> _Exercise details_:
Everything from the first line of the records below through the line containing "- Increased bottom" is to be retyped exactly; leave out the rest.

> _Input records_:
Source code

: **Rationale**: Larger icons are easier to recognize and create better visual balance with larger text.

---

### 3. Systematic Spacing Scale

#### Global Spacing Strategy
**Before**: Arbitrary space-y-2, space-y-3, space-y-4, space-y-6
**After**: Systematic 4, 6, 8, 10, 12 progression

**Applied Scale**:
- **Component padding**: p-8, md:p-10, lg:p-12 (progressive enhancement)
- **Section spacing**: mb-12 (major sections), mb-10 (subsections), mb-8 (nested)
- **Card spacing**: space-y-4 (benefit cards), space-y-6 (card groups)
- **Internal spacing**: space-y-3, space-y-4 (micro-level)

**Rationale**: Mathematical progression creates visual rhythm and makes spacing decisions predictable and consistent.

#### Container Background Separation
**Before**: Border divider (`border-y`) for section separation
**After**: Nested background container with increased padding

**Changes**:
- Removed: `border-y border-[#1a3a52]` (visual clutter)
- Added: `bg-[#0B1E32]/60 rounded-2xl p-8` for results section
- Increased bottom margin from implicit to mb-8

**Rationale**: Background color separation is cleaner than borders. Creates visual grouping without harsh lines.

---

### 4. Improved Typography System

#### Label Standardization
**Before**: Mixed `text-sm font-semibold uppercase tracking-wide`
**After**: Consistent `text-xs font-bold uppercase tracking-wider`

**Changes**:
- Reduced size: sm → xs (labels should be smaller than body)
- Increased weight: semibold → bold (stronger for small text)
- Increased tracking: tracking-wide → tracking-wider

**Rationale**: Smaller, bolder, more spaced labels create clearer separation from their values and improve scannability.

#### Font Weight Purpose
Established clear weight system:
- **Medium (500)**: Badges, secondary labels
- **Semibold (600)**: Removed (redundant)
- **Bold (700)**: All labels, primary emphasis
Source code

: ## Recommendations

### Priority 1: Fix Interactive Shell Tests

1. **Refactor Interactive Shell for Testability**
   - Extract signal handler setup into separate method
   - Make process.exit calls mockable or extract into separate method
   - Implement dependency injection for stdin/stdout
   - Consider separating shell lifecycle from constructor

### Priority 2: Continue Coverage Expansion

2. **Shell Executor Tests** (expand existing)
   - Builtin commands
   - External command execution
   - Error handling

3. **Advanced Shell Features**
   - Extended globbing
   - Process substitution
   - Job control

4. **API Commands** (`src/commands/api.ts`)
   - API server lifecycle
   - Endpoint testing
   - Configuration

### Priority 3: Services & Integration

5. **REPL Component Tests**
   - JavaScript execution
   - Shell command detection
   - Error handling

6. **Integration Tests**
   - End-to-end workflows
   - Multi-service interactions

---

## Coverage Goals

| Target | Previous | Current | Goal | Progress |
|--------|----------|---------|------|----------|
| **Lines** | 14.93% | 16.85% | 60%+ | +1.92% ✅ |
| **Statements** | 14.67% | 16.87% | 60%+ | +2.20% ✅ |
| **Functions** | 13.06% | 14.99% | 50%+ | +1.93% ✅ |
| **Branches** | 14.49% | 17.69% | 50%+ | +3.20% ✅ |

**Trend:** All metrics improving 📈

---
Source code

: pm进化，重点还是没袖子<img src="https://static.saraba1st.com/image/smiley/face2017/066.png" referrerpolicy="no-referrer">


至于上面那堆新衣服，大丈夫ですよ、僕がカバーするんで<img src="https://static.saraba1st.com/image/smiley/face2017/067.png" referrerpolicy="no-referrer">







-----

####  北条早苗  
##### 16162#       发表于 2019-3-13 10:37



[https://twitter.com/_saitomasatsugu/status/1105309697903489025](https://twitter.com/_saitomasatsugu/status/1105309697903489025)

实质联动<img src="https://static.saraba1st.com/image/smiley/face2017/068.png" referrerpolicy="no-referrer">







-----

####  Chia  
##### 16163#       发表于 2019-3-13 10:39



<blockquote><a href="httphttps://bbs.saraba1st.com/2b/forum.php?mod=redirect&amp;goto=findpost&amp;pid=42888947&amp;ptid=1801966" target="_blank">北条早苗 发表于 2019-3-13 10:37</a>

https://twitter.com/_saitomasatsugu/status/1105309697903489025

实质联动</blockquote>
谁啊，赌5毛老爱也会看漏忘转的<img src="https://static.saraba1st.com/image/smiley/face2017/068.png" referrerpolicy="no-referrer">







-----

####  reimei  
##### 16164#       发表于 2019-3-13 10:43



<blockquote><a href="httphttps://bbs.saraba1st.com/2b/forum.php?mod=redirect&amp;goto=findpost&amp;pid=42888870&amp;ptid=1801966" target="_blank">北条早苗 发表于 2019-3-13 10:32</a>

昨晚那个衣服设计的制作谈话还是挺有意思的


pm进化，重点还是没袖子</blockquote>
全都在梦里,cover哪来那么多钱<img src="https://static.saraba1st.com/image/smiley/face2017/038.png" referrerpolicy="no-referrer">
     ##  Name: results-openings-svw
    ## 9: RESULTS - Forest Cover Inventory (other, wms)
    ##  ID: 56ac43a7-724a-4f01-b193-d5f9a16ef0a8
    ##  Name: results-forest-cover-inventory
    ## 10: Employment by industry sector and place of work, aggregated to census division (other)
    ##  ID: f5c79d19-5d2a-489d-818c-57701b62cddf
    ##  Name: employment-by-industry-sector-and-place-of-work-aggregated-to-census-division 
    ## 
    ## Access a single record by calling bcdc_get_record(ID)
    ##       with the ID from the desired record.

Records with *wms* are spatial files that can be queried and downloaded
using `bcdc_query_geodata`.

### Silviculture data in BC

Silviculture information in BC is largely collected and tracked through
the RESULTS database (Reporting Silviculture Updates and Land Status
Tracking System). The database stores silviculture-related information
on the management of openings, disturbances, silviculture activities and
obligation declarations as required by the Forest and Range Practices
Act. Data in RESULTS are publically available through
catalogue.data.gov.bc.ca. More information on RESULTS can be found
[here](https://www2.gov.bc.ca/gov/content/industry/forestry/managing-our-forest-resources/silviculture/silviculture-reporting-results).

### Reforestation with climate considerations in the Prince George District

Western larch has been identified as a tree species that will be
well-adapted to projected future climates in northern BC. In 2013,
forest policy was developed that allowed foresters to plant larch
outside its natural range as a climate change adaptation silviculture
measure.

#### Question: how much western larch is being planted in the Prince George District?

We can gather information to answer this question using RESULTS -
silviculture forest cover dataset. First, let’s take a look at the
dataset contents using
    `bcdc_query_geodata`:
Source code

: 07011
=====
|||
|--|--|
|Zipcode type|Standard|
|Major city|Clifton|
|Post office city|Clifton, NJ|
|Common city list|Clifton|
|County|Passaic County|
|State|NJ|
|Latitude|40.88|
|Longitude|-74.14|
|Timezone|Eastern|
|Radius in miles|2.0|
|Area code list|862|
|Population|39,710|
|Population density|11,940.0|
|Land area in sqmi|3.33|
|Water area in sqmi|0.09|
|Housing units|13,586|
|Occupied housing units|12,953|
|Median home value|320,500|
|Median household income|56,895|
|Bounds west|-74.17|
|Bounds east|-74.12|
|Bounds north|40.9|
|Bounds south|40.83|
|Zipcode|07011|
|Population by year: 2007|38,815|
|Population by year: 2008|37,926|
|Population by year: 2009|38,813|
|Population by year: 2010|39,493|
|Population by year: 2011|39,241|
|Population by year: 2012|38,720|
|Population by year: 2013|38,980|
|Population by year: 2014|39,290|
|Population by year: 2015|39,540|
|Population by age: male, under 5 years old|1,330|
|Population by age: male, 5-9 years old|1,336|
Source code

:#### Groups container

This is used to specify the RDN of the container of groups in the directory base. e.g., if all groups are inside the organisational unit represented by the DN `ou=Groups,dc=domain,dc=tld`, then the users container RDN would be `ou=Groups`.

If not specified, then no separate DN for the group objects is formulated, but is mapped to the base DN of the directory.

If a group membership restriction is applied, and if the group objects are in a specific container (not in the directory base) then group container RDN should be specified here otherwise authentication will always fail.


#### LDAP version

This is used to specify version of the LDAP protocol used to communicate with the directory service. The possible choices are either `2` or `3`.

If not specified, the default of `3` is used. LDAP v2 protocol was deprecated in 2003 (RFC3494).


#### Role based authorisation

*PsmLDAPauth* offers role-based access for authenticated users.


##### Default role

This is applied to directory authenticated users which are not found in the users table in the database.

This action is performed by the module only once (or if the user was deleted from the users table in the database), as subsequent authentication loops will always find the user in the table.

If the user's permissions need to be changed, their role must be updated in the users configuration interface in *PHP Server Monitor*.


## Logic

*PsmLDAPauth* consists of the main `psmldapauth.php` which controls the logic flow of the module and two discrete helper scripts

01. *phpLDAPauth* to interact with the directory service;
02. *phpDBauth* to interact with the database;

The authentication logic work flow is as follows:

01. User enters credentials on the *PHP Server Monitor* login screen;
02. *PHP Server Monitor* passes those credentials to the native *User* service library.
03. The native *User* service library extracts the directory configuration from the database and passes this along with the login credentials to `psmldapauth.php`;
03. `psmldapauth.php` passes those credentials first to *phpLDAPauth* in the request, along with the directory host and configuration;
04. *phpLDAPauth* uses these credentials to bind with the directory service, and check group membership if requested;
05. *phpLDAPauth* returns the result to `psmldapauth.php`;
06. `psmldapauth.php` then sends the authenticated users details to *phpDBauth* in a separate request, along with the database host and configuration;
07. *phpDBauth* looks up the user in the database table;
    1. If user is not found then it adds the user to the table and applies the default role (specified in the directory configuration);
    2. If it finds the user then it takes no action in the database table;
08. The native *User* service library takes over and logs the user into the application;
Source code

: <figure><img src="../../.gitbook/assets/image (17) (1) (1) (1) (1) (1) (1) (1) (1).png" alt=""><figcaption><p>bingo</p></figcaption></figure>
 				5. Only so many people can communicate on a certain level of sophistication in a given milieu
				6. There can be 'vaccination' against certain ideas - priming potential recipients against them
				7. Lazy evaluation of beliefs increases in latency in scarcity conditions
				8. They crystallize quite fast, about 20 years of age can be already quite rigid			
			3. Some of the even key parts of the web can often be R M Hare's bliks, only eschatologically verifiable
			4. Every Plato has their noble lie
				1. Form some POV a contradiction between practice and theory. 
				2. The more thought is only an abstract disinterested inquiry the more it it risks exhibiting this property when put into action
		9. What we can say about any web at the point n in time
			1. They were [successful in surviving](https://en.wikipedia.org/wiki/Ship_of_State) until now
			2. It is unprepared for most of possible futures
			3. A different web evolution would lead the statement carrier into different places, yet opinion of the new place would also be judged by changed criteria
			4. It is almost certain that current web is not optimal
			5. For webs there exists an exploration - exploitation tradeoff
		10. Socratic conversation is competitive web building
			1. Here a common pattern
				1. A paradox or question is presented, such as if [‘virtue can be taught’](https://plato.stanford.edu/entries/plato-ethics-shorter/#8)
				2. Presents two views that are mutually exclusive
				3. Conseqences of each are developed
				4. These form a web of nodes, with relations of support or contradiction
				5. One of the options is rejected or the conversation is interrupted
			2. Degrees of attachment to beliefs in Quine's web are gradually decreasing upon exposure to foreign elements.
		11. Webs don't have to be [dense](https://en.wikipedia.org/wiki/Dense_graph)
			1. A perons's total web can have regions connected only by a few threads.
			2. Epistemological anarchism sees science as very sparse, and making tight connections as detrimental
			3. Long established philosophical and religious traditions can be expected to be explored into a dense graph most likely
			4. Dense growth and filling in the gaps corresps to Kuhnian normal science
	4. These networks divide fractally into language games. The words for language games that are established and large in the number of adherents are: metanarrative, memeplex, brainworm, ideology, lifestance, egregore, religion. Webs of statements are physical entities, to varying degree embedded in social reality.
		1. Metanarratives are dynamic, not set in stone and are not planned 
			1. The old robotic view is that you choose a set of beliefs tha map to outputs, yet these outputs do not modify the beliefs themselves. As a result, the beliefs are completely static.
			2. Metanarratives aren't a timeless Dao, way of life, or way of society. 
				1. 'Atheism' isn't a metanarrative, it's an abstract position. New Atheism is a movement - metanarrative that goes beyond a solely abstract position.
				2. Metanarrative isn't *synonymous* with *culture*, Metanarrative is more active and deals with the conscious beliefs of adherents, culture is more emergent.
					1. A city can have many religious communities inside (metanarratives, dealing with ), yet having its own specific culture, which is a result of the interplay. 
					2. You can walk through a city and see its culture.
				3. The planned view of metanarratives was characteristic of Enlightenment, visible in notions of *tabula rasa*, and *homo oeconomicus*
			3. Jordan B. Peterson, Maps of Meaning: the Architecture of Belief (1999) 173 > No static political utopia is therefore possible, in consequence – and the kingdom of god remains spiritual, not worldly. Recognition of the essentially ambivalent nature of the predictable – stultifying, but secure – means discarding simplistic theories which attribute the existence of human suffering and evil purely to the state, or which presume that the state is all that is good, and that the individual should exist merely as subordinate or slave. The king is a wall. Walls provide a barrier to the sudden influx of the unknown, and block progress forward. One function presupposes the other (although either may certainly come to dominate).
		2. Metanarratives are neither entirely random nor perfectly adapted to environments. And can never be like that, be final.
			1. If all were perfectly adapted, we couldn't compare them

> _Solution to this task_:
Source code

: **Rationale**: Larger icons are easier to recognize and create better visual balance with larger text.

---

### 3. Systematic Spacing Scale

#### Global Spacing Strategy
**Before**: Arbitrary space-y-2, space-y-3, space-y-4, space-y-6
**After**: Systematic 4, 6, 8, 10, 12 progression

**Applied Scale**:
- **Component padding**: p-8, md:p-10, lg:p-12 (progressive enhancement)
- **Section spacing**: mb-12 (major sections), mb-10 (subsections), mb-8 (nested)
- **Card spacing**: space-y-4 (benefit cards), space-y-6 (card groups)
- **Internal spacing**: space-y-3, space-y-4 (micro-level)

**Rationale**: Mathematical progression creates visual rhythm and makes spacing decisions predictable and consistent.

#### Container Background Separation
**Before**: Border divider (`border-y`) for section separation
**After**: Nested background container with increased padding

**Changes**:
- Removed: `border-y border-[#1a3a52]` (visual clutter)
- Added: `bg-[#0B1E32]/60 rounded-2xl p-8` for results section
- Increased bottom margin from implicit to mb-8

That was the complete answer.